Document extract:
%%

A Smile for Love? How we Learn to Leave Ourselves

by Lee Green, Perth

As a baby we are without doubt at our most vulnerable. We have nothing to do but just be the baby that we are. We are moved, fed, bathed, clothed and loved for being this small bundle of a person. There is no pressure here, no dance to perform, no getting it right or wrong – it is just who we are and where we are at.

Soon though, that ‘just being’ is ever so slightly disrupted. We become aware that mouths move at us, wanting us to perform in some way. In an instant it goes from “Look, he is smiling…” to “Come on, smile, come on, smile for mummy, for daddy”. So here it is, the first choice ­– stay with just being, or start doing what is asked for.

I wonder how many of us click here, realising that when we ‘do’ stuff, we get stuff back. Smile and I get a smile, or a laugh, or a look that says LOVE, rather than that love I first felt, that was so warm and yummy, that asked nothing of me. I had to ‘do’ nothing for it!

What is going on?

All of a sudden I don’t get love unless I smile?

%%

Questions on the material:
- a) In the essay on learning to leave ourselves, rewrite the passage from "Soon though, that" up to and including "nothing for it!", swapping "mummy" for "mommy".
- b) According to the essay on learning to leave ourselves, what things are done to us as babies? List them all.
- c) Resume the essay on learning to leave ourselves, starting after its final line.
The items that come after the essay have no connection to it.

Data shown:
%%

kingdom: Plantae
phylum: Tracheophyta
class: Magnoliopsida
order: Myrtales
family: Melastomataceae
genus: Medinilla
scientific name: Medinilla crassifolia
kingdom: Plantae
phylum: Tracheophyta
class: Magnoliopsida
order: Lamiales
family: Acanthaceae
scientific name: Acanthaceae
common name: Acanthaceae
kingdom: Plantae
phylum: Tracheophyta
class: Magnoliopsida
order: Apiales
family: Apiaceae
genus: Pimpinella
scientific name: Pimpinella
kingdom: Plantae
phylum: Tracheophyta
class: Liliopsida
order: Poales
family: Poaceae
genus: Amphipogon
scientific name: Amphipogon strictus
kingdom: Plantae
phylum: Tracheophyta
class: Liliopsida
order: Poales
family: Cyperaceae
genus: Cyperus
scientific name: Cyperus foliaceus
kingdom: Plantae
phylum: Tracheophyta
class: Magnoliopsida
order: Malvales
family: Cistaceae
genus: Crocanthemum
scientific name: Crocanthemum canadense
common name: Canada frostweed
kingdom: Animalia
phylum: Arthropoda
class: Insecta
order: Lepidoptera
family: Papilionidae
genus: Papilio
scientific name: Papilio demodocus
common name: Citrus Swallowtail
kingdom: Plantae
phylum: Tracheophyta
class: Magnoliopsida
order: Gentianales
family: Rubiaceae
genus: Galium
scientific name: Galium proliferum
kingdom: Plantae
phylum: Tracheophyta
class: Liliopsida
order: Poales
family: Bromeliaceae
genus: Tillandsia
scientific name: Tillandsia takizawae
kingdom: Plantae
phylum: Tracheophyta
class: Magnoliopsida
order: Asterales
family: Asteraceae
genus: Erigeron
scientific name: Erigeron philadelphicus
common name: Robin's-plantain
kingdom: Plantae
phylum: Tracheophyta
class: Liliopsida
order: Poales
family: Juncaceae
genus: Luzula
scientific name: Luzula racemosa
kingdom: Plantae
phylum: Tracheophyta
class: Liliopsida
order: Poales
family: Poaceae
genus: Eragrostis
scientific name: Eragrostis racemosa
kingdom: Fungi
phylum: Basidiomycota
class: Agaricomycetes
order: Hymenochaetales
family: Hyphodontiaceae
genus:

%%

Outputs by task:
- a)
Soon though, that ‘just being’ is ever so slightly disrupted. We become aware that mouths move at us, wanting us to perform in some way. In an instant it goes from “Look, he is smiling…” to “Come on, smile, come on, smile for mommy, for daddy”. So here it is, the first choice ­– stay with just being, or start doing what is asked for.

I wonder how many of us click here, realising that when we ‘do’ stuff, we get stuff back. Smile and I get a smile, or a laugh, or a look that says LOVE, rather than that love I first felt, that was so warm and yummy, that asked nothing of me. I had to ‘do’ nothing for it!

- b) moved, fed, bathed, clothed, loved

- c)
Something is not right!

Then the real stuff starts: “Come on, hold it” and “Hold the spoon” and “Feed yourself” – all for a LOVE I first got for just BEING.

There is something amiss.

We change ourselves from this lovely being into a circus performer, doing tricks for a perceived love that wants us to fit into the same box that everyone else is in.

For what? Is it so the people asking us to ‘do’ can feel more comfortable? Is it because in this exchange they don’t have to feel the love they left behind when they chose to play ball with this perceived love?

Is it possible that we all deeply know true love?

When a baby is born there is no imposition, no need, just a being-ness felt by all. How powerful, that a baby can reunite us with that love that we all know – a window back to where we are from. How do we handle this?

Do we let it be or, because we left that love within us and started to perform for ‘love’, do we go about teaching our children how to leave it too? We speak of the hurt and pain in the world, yet how painful is the realisation that we, as humanity, go out of our way to separate another from their true love?

How painful is it that in order to get ‘love’ we have to do, or perform; shape-shifting the love we already are so that we are not recognisable. We get pushed, pulled, torn, twisted and broken in the process. The hurt this leaves becomes the part we live from and desperately attempt to make better for the rest of our lives.

Truly, what is going on?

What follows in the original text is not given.